The problem is, I can only use opengl 3.1 on my laptop. According to the documentation, samplers are only available at opengl 3.3 or higher, but here's where I'm getting a bit confused.
I can use 'glGenSamplers' just fine, no errors are generated and the sampler ID seems fine as well. When using 'glBindSampler' on a valid texture, I get a 'GL_INVALID_VALUE​' error.
Can anyone clear this up for me? If samplers aren't available in opengl 3.1, why can I use glGenSamplers without a problem?
What can I do to provide backwards compatibility? I'm guessing my only option will be to set the texture parameters every time the texture is being used for rendering, if samplers aren't available?
There are two possibilities:
Your graphics card/driver supports ARB_sampler_objects, in this case it is unsurprising that the function is supported. Feel free to use it.
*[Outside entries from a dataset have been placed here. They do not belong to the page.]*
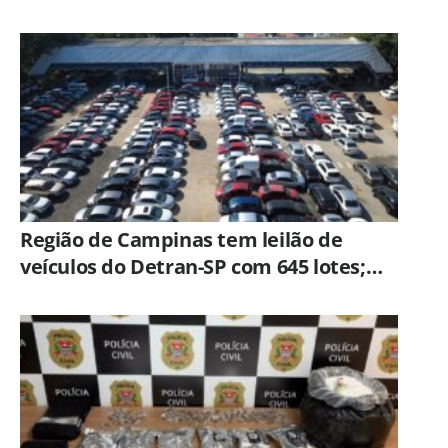
Região de Campinas tem leilão de
veículos do Detran-SP com 645 lotes;
veja como participar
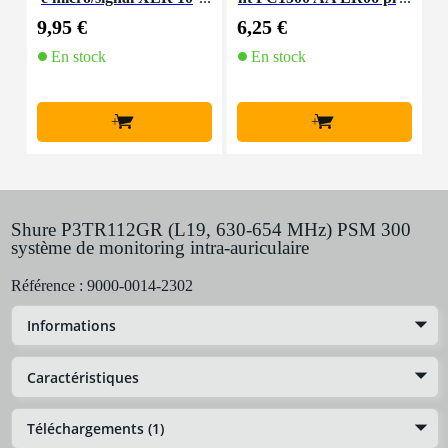
m
les (lot de 10)
9,95 €
6,25 €
8
En stock
En stock
+
+
Shure P3TR112GR (L19, 630-654 MHz) PSM 300
système de monitoring intra-auriculaire
Référence :
9000-0014-2302
Informations
Caractéristiques
Téléchargements (1)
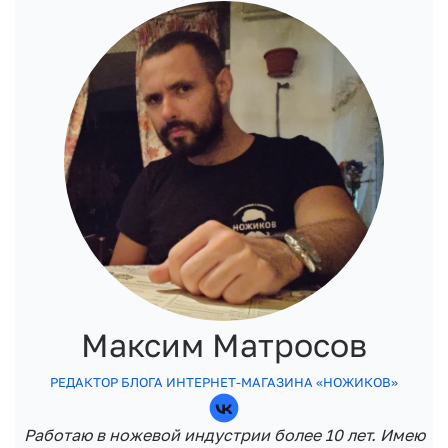
Максим Матросов
РЕДАКТОР БЛОГА ИНТЕРНЕТ-МАГАЗИНА «НОЖИКОВ»
Работаю в ножевой индустрии более 10 лет. Имею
The function is present anyway. In this case, strange as it sounds, you are not allowed to use it.
Check whether glGetStringi(GL_EXTENSION, ...) returns the sampler objects extension at some index. Only functionality from extensions that the implementation advertizes as "supported" is allowed to be used.
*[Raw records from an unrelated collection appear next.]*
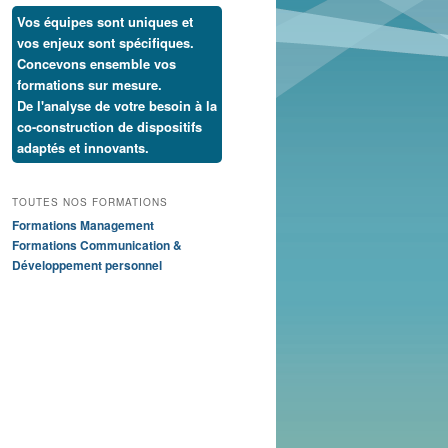
Vos équipes sont uniques et
vos enjeux sont spécifiques.
Concevons ensemble vos
formations sur mesure.
De l'analyse de votre besoin à la
co-construction de dispositifs
adaptés et innovants.
TOUTES NOS FORMATIONS
Formations Management
Formations Communication &
Développement personnel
If you find some functions despite no support, they might work anyway, but they might as well not. It's undefined.
Note that although you would normally expect the function being named glGenSamplersARB when it comes from an ARB extension, that is not the case here, since this is a "backwards extension" that provides selected functionality which is present identically in a later version on hardware which isn't able to provide the full functionality of that later version.
(About the error code, note comment by Brett Hale)